You will also want to factor in the potential future need for long-term care and other related expenses later in life. The median monthly cost of a room in an assisted living facility was about $4,300 (or about $52,000 annually) and the cost of a home health aide was about $4,600 (or about $55,000 annually), according to Genworth Financial; a private room in a nursing home costs more than $8,800 a month (or $106,000 annually).*

* Genworth “Cost of Care Survey.”

Take Inventory of Your Retirement Income Sources

You will likely have several different potential sources of income in retirement. These can include:

  • Taxable investment accounts
  • Tax-deferred retirement accounts, such as 401(k) plans or traditional IRAs
  • Roth IRAs
  • Social Security
  • Deferred compensation, restricted stock, or other forms of incentive-based compensation for corporate executives
  • Defined benefit plans(traditional pensions)

Each type of retirement income is subject to different regulations and tax implications. For example:

  • Tax-deferred retirement plans generally require you to start taking required minimum distributions (RMDs) by age 73
  • You can start taking Social Security at age 62, or you can delay claiming it until age 70 to increase your monthly benefit amount (you cannot delay beyond age 70)

Your William Blair wealth advisor can guide you through the regulations and tax considerations that govern different types of retirement income sources.

Plan How You Will Tap Your Retirement Income Sources

Once you understand the rules and tax consequences of each income source, create a plan for the order in which you will draw them down.

Many retirees first draw from their taxable brokerage accounts in retirement, because they typically want to continue receiving benefits from their tax-deferred and Roth accounts for as long as possible. RMDs mandate that you begin drawing down from your tax-deferred accounts by age 73.

Roth IRAs require no withdrawals during the original account owner’s lifetime and they can be an ideal vehicle for leaving assets to heirs. Many investors tap their Roth IRAs last or never during retirement.

Also consider which assets within your accounts make sense to draw down and in which order. This is especially true when withdrawing from taxable brokerage accounts because different holdings can have vastly different capital gains tax implications.

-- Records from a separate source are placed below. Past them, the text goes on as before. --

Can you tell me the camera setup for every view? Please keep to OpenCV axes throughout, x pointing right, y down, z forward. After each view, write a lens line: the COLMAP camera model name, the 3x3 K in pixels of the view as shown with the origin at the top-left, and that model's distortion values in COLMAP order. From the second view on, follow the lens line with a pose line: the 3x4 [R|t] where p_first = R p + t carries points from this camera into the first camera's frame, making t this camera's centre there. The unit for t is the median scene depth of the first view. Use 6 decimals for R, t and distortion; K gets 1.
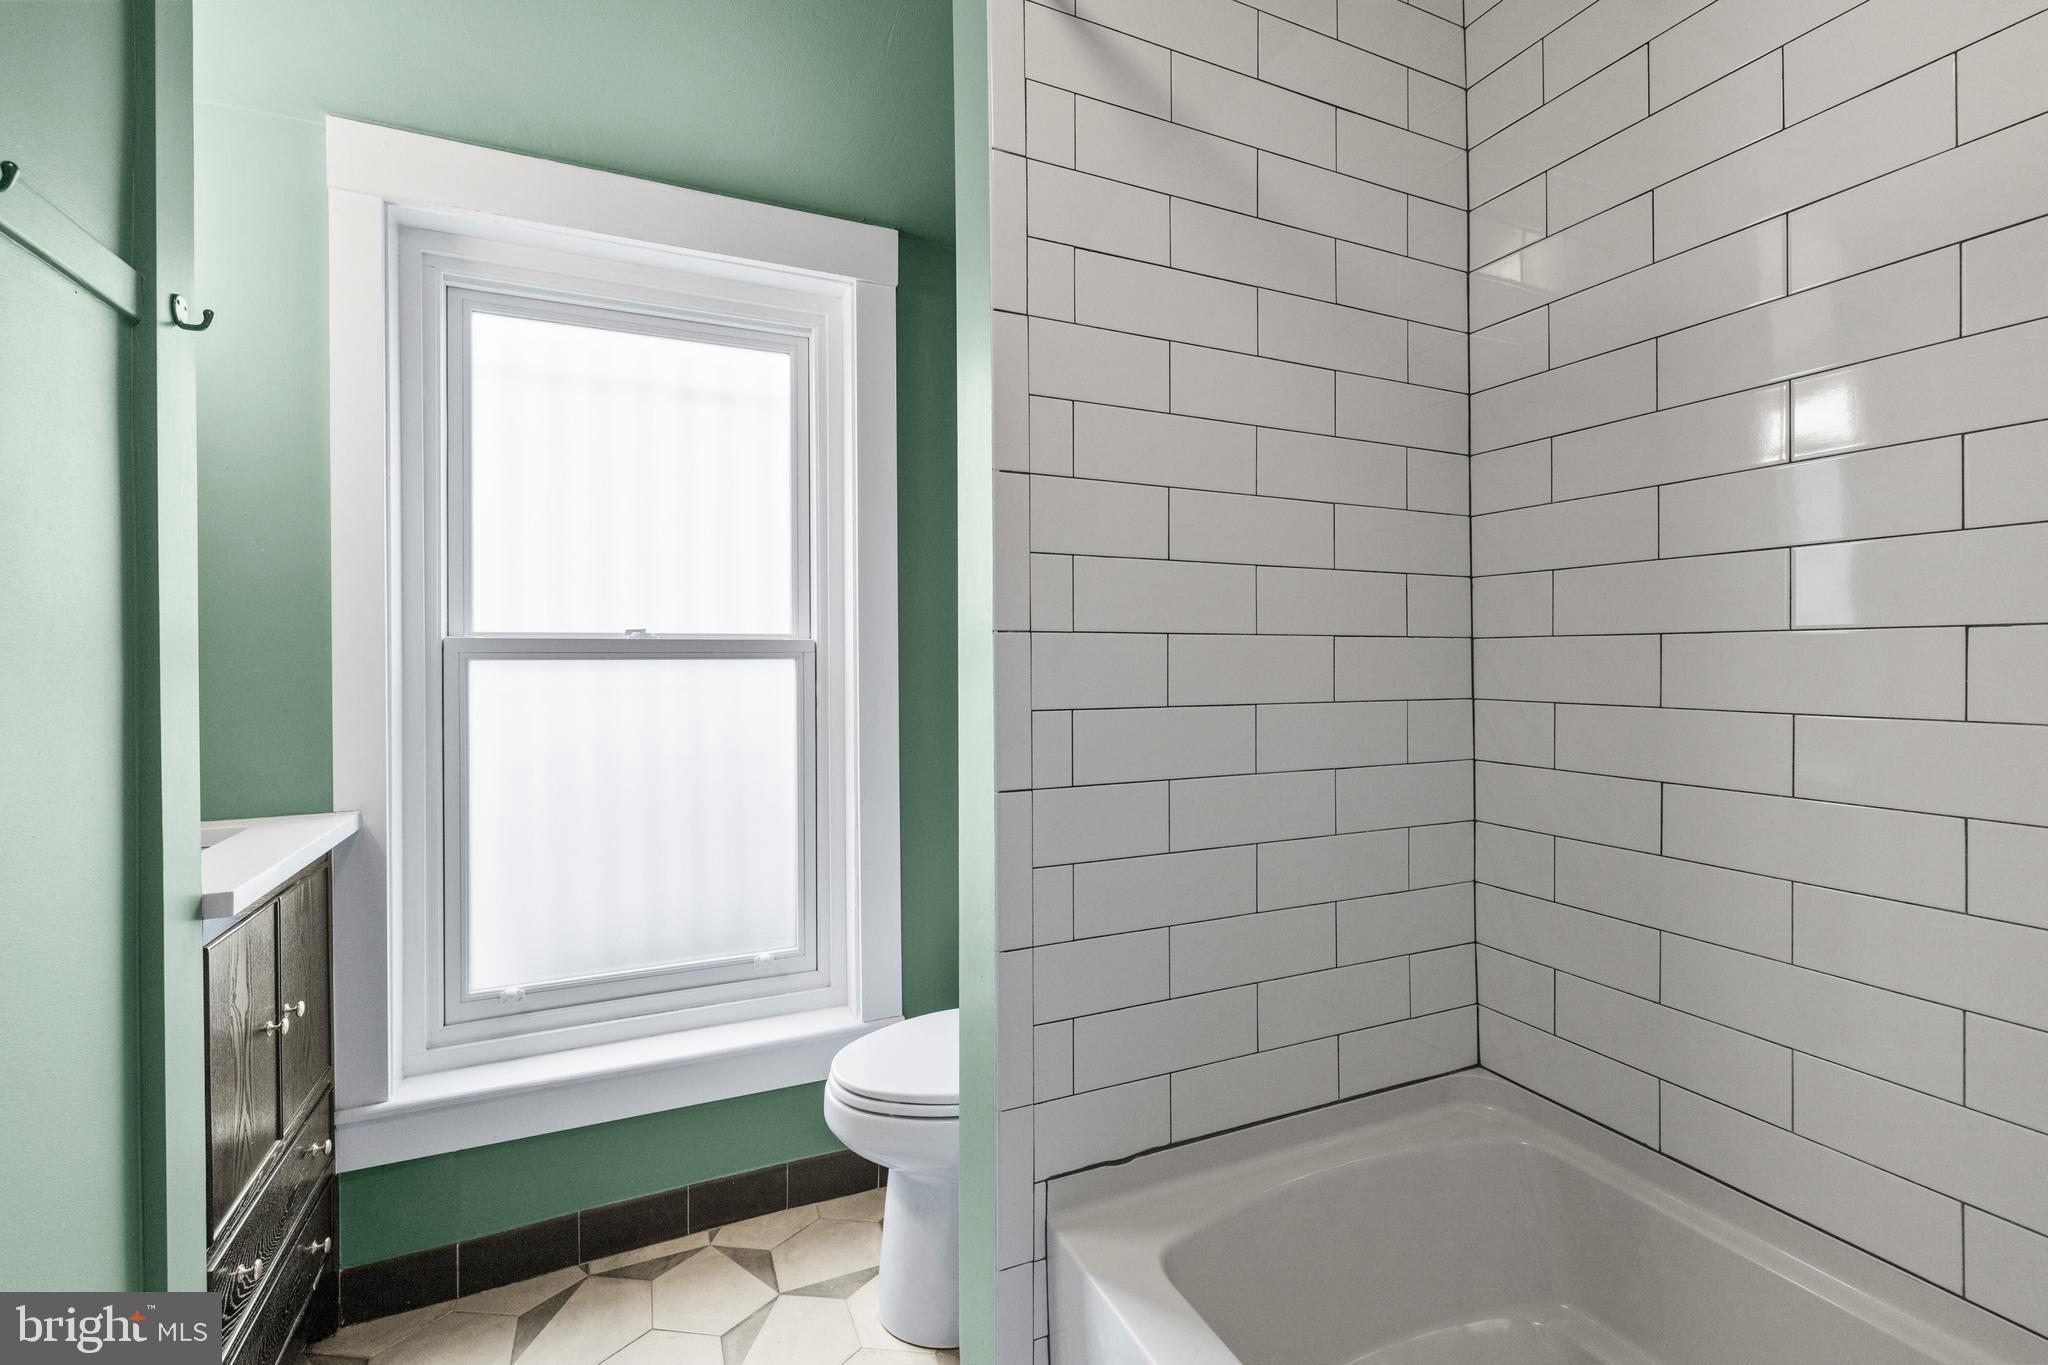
lens RADIAL K [[894.8, 0, 1024.2], [0, 894.8, 663.2], [0, 0, 1]] dist [0.005180, -0.000746]
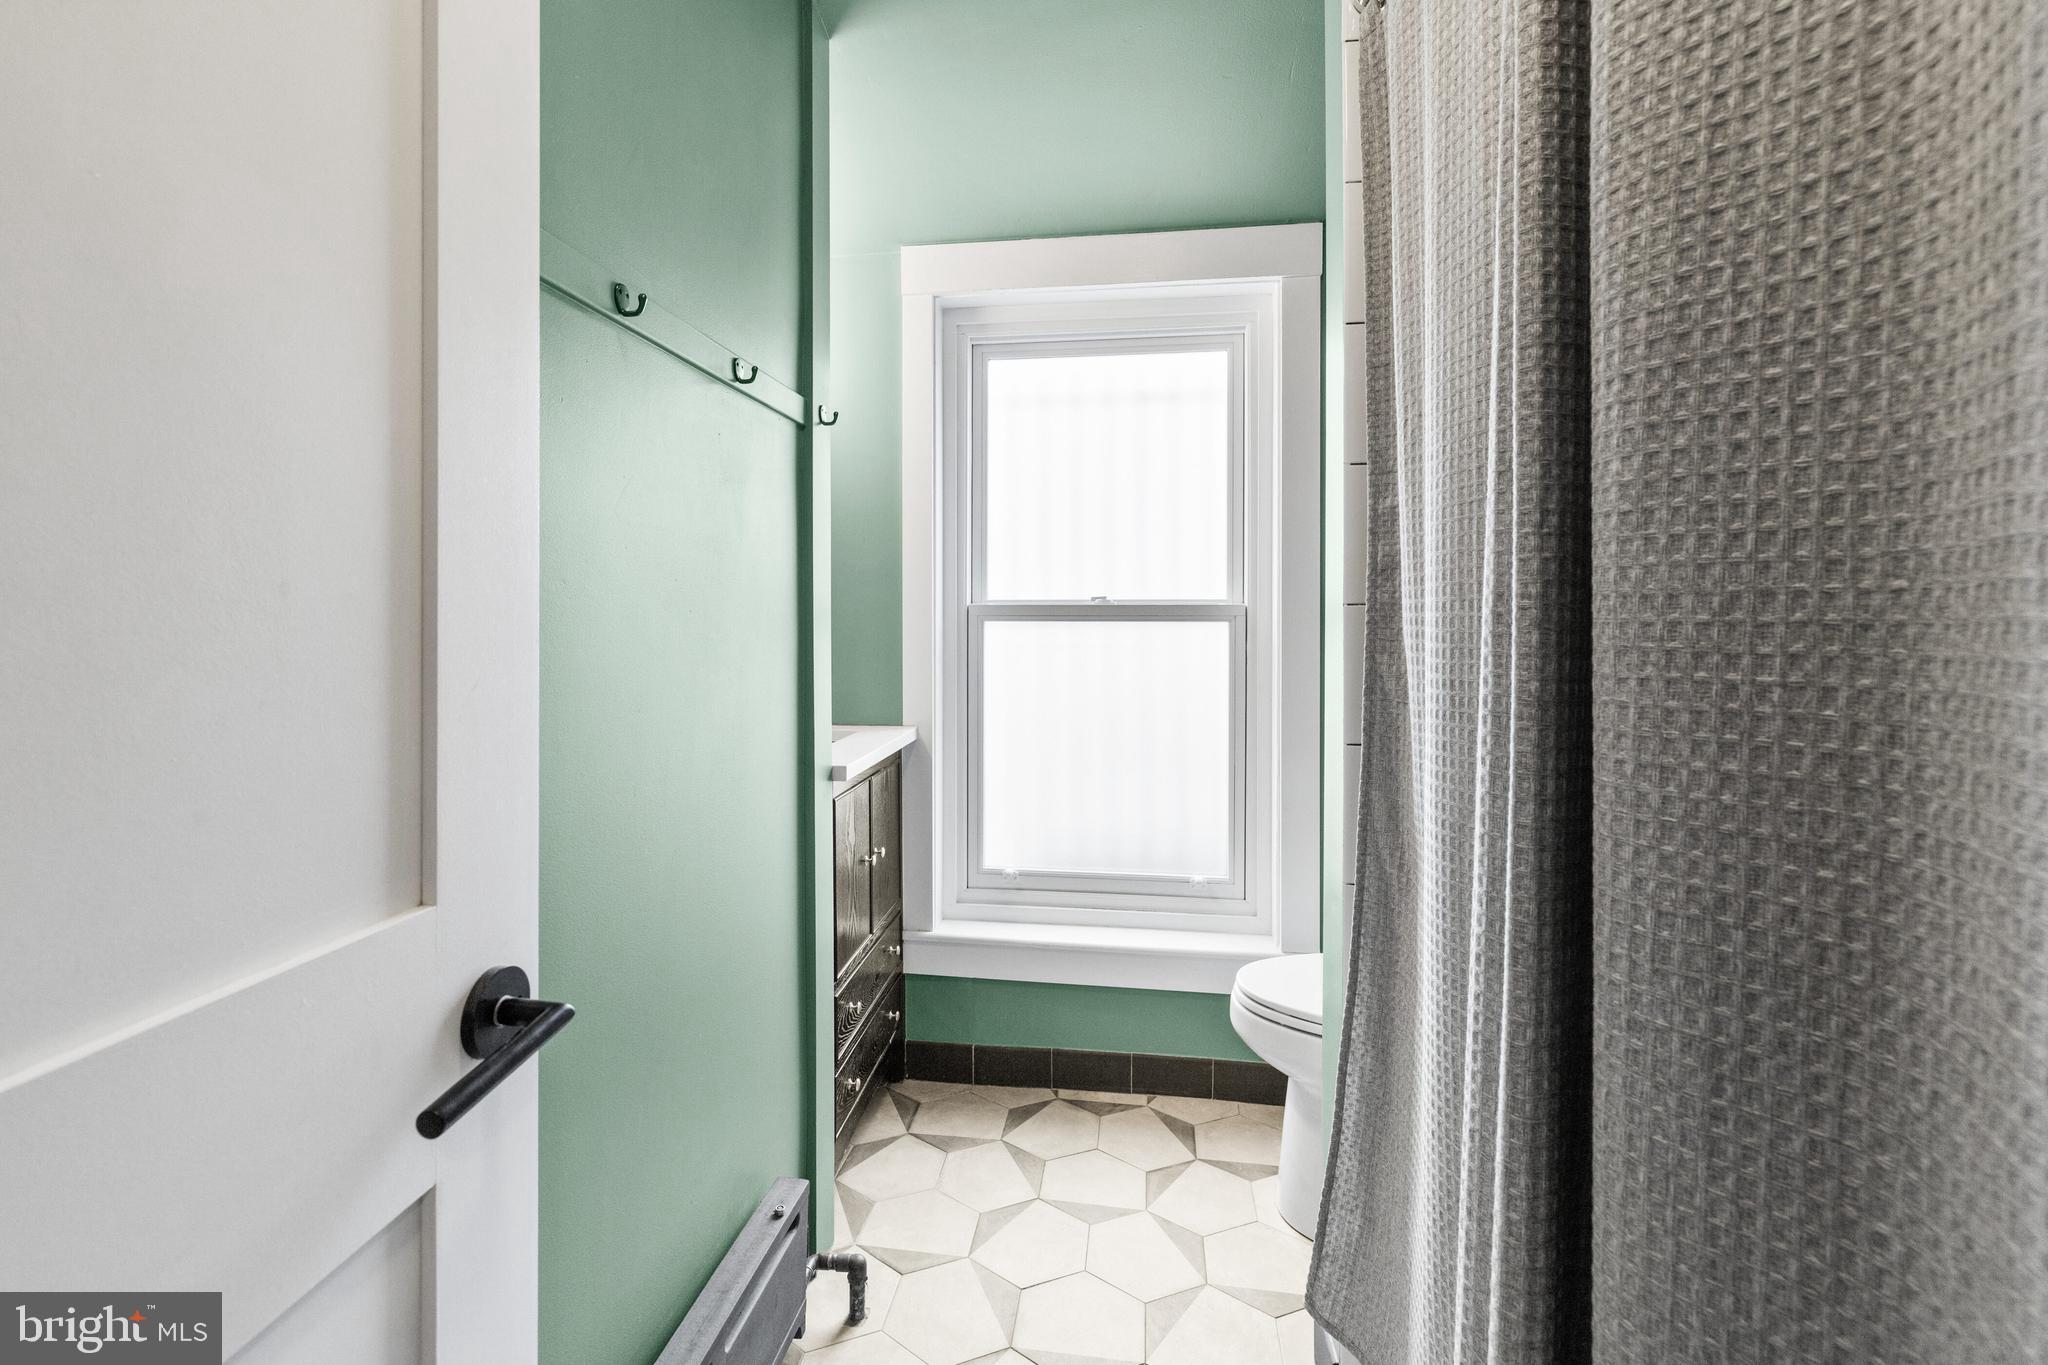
lens RADIAL K [[894.8, 0, 1002.6], [0, 894.8, 626.7], [0, 0, 1]] dist [0.005180, -0.000746]
pose [[0.842945, 0.009638, -0.537914, 0.145499], [-0.005858, 0.999945, 0.008736, -0.008160], [0.537968, -0.004213, 0.842955, -0.136011]]
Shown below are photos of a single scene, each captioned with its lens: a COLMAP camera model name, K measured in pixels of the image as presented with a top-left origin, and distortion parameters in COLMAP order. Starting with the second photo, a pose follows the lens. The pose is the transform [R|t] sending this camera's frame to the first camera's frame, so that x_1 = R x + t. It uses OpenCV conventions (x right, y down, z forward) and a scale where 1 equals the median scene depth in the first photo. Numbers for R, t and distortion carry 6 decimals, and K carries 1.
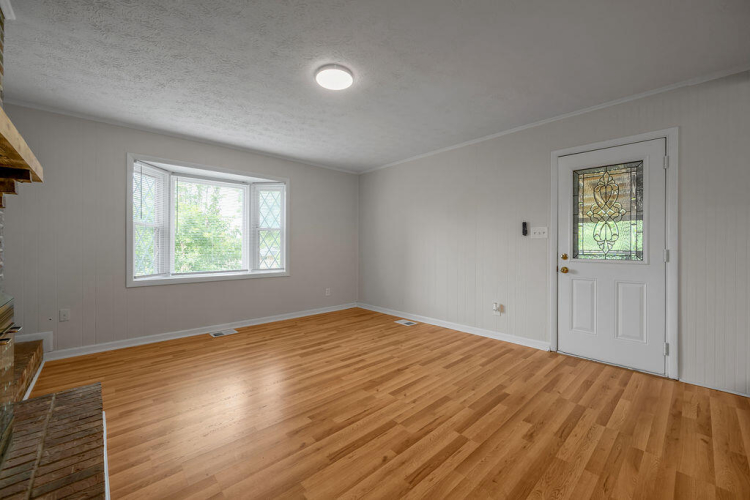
lens RADIAL K [[299.8, 0, 375.5], [0, 299.8, 245.9], [0, 0, 1]] dist [-0.001360, -0.000038]
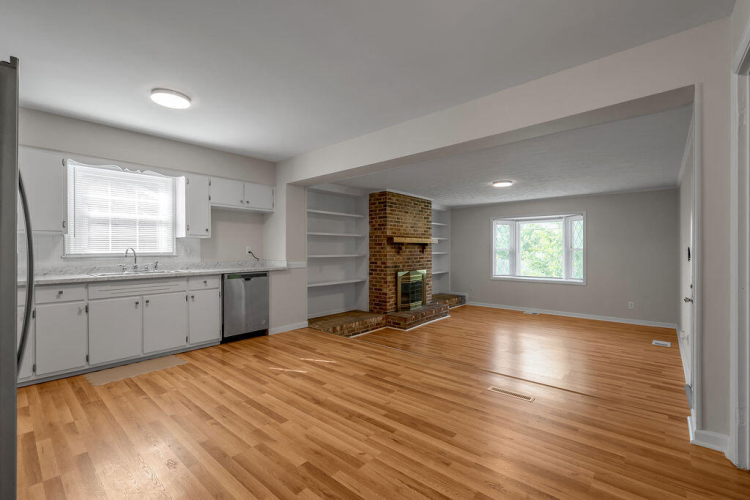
lens RADIAL K [[330.6, 0, 375.0], [0, 330.6, 250.0], [0, 0, 1]] dist [-0.002055, -0.000106]
pose [[0.105989, -0.002773, -0.994363, 1.511465], [0.000547, 0.999996, -0.002730, -0.072694], [0.994367, -0.000254, 0.105990, -0.088010]]
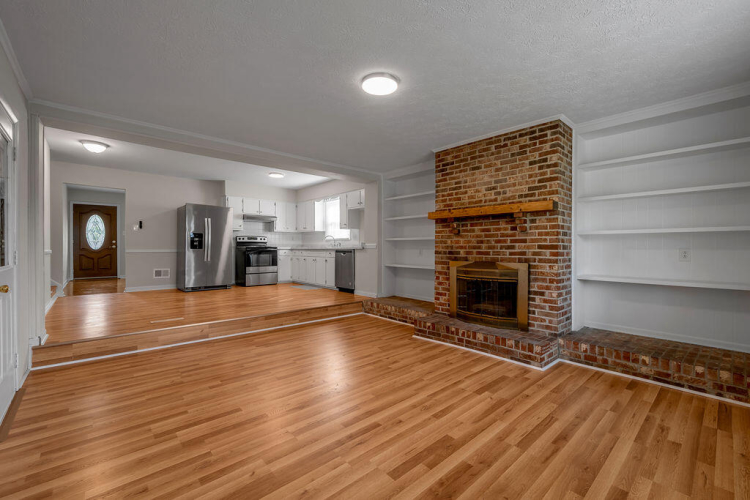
lens RADIAL K [[317.6, 0, 373.6], [0, 317.6, 248.6], [0, 0, 1]] dist [-0.001022, -0.000019]
pose [[-0.999747, -0.004148, 0.022115, -0.105106], [-0.004007, 0.999971, 0.006414, -0.004887], [-0.022141, 0.006323, -0.999735, 1.549724]]
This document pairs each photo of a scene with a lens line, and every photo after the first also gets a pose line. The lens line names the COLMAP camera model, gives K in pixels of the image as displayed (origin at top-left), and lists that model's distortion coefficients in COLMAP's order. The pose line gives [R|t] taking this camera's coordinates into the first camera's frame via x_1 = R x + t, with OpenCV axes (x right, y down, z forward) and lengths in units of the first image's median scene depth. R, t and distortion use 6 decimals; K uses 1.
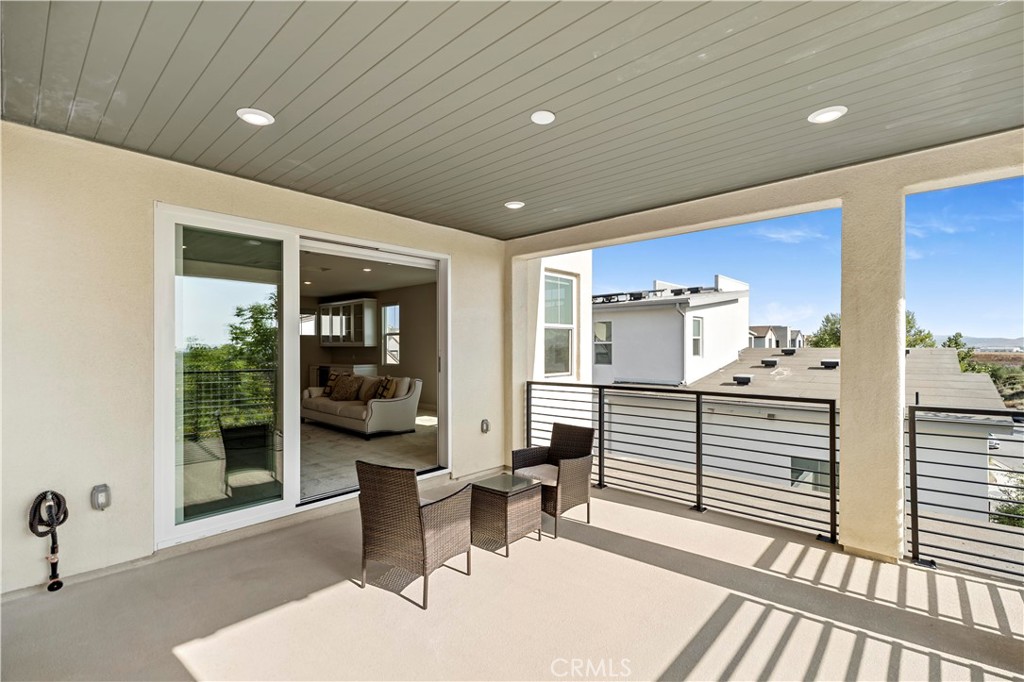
lens RADIAL K [[464.6, 0, 513.3], [0, 464.6, 343.5], [0, 0, 1]] dist [0.003148, -0.001052]
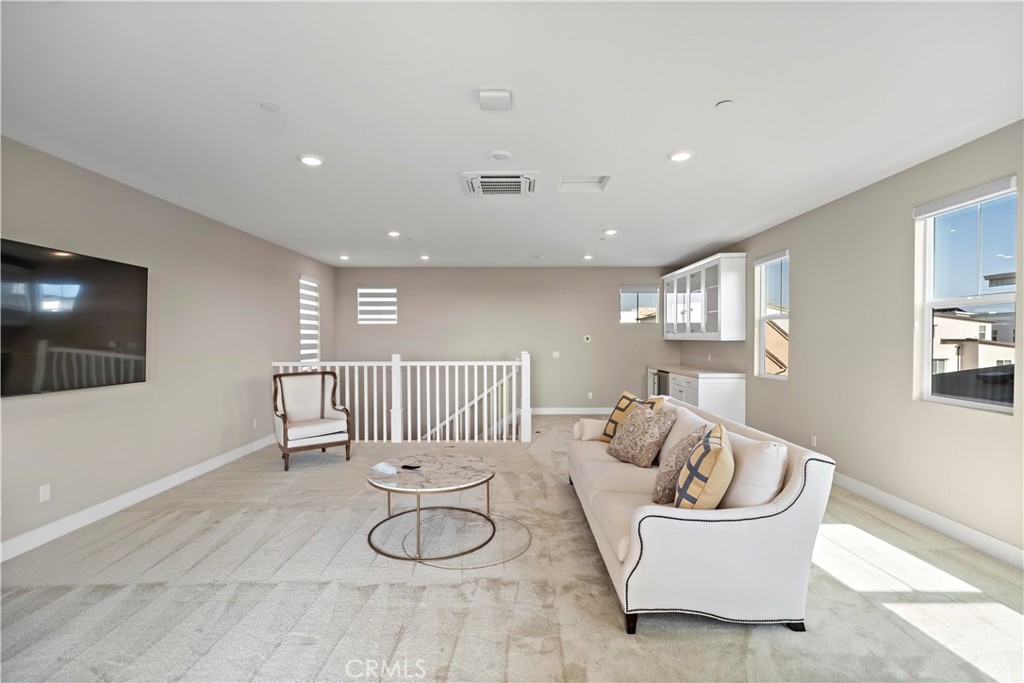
lens RADIAL K [[464.6, 0, 512.8], [0, 464.6, 340.8], [0, 0, 1]] dist [0.003148, -0.001052]
pose [[0.679025, 0.006612, -0.734086, -0.079575], [0.001638, 0.999943, 0.010522, 0.000434], [0.734114, -0.008347, 0.678975, 0.437005]]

You should couple these decisions with your overall asset- allocation strategy and risk tolerance. Reducing your exposure to certain asset classes or types of investments could significantly affect the risk profile of your portfolio. And as you age, your risk tolerance may shift along with your investment timeline.

Be Ready to Shift Your Mindset

Many retirees are not fully prepared for the realities of retirement income planning. As you move out of the accumulation phase and into the draw-down phase, you will likely see your account balances drop. This may be unsettling for those who have spent years watching their nest egg grow.

Moreover, you may need to lower your risk exposure during retirement to reduce volatility or the possibility that a major market downturn will affect your income. Remember, as your investment time frame shortens, you generally have less capacity to absorb market losses.

Retirement is an exciting life event for many people, and how effectively you manage your assets and cash flow can have a major impact on your lifestyle and your peace of mind. Careful planning can help ensure that you spend this next chapter of life focused on pursuing your dreams rather than worrying about funding them.

Keep in mind that many of these topics involve complicated tax and legal considerations, so working with your William Blair wealth advisor can be helpful as you plan for your retirement.